**** Records shown ****

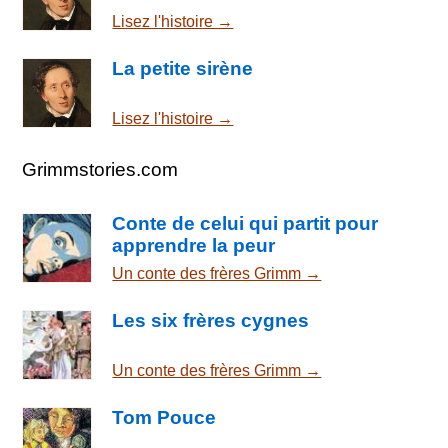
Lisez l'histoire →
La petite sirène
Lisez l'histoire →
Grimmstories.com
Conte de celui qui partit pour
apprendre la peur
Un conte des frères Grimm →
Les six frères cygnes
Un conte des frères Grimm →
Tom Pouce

****

▶ **Instructions for the task**:
Repeat the entries exactly, without pictures.

▶ **Answer to the exercise**:
Lisez l'histoire →
La petite sirène
Lisez l'histoire →
Grimmstories.com
Conte de celui qui partit pour
apprendre la peur
Un conte des frères Grimm →
Les six frères cygnes
Un conte des frères Grimm →
Tom Pouce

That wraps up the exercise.